已存储的数据集条目:
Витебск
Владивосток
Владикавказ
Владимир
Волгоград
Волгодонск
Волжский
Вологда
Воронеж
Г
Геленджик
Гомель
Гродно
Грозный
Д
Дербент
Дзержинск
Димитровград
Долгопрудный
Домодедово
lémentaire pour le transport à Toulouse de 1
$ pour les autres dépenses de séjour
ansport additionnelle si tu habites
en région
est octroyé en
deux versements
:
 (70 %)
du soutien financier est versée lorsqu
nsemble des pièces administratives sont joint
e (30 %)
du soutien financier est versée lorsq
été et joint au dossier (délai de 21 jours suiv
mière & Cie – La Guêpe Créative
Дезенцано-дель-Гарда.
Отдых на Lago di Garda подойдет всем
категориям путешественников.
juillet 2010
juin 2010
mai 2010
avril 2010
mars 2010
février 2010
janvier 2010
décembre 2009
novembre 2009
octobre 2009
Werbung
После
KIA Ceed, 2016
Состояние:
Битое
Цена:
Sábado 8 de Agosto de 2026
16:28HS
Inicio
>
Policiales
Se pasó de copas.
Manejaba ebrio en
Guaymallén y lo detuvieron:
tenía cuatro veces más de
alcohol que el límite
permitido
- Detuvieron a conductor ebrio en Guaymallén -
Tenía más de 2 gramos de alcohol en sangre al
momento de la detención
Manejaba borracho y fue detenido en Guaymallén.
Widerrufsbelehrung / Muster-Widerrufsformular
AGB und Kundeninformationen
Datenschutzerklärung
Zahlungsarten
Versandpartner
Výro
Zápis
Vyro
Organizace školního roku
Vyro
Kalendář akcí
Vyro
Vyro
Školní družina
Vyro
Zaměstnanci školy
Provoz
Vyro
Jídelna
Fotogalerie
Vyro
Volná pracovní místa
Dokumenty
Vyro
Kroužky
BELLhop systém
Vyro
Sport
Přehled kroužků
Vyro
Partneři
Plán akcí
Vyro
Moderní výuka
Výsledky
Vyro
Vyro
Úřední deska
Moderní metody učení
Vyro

## 任务要求:
把上面全部数据转换成 Markdown 表格，列名分别为“序号”和“内容”，每行填一行文字，空行不计。

## 任务结果:
| 序号 | 内容 |
|---|---|
| 1 | Витебск |
| 2 | Владивосток |
| 3 | Владикавказ |
| 4 | Владимир |
| 5 | Волгоград |
| 6 | Волгодонск |
| 7 | Волжский |
| 8 | Вологда |
| 9 | Воронеж |
| 10 | Г |
| 11 | Геленджик |
| 12 | Гомель |
| 13 | Гродно |
| 14 | Грозный |
| 15 | Д |
| 16 | Дербент |
| 17 | Дзержинск |
| 18 | Димитровград |
| 19 | Долгопрудный |
| 20 | Домодедово |
| 21 | lémentaire pour le transport à Toulouse de 1 |
| 22 | $ pour les autres dépenses de séjour |
| 23 | ansport additionnelle si tu habites |
| 24 | en région |
| 25 | est octroyé en |
| 26 | deux versements |
| 27 | : |
| 28 |  (70 %) |
| 29 | du soutien financier est versée lorsqu |
| 30 | nsemble des pièces administratives sont joint |
| 31 | e (30 %) |
| 32 | du soutien financier est versée lorsq |
| 33 | été et joint au dossier (délai de 21 jours suiv |
| 34 | mière & Cie – La Guêpe Créative |
| 35 | Дезенцано-дель-Гарда. |
| 36 | Отдых на Lago di Garda подойдет всем |
| 37 | категориям путешественников. |
| 38 | juillet 2010 |
| 39 | juin 2010 |
| 40 | mai 2010 |
| 41 | avril 2010 |
| 42 | mars 2010 |
| 43 | février 2010 |
| 44 | janvier 2010 |
| 45 | décembre 2009 |
| 46 | novembre 2009 |
| 47 | octobre 2009 |
| 48 | Werbung |
| 49 | После |
| 50 | KIA Ceed, 2016 |
| 51 | Состояние: |
| 52 | Битое |
| 53 | Цена: |
| 54 | Sábado 8 de Agosto de 2026 |
| 55 | 16:28HS |
| 56 | Inicio |
| 57 | > |
| 58 | Policiales |
| 59 | Se pasó de copas. |
| 60 | Manejaba ebrio en |
| 61 | Guaymallén y lo detuvieron: |
| 62 | tenía cuatro veces más de |
| 63 | alcohol que el límite |
| 64 | permitido |
| 65 | - Detuvieron a conductor ebrio en Guaymallén - |
| 66 | Tenía más de 2 gramos de alcohol en sangre al |
| 67 | momento de la detención |
| 68 | Manejaba borracho y fue detenido en Guaymallén. |
| 69 | Widerrufsbelehrung / Muster-Widerrufsformular |
| 70 | AGB und Kundeninformationen |
| 71 | Datenschutzerklärung |
| 72 | Zahlungsarten |
| 73 | Versandpartner |
| 74 | Výro |
| 75 | Zápis |
| 76 | Vyro |
| 77 | Organizace školního roku |
| 78 | Vyro |
| 79 | Kalendář akcí |
| 80 | Vyro |
| 81 | Vyro |
| 82 | Školní družina |
| 83 | Vyro |
| 84 | Zaměstnanci školy |
| 85 | Provoz |
| 86 | Vyro |
| 87 | Jídelna |
| 88 | Fotogalerie |
| 89 | Vyro |
| 90 | Volná pracovní místa |
| 91 | Dokumenty |
| 92 | Vyro |
| 93 | Kroužky |
| 94 | BELLhop systém |
| 95 | Vyro |
| 96 | Sport |
| 97 | Přehled kroužků |
| 98 | Vyro |
| 99 | Partneři |
| 100 | Plán akcí |
| 101 | Vyro |
| 102 | Moderní výuka |
| 103 | Výsledky |
| 104 | Vyro |
| 105 | Vyro |
| 106 | Úřední deska |
| 107 | Moderní metody učení |
| 108 | Vyro |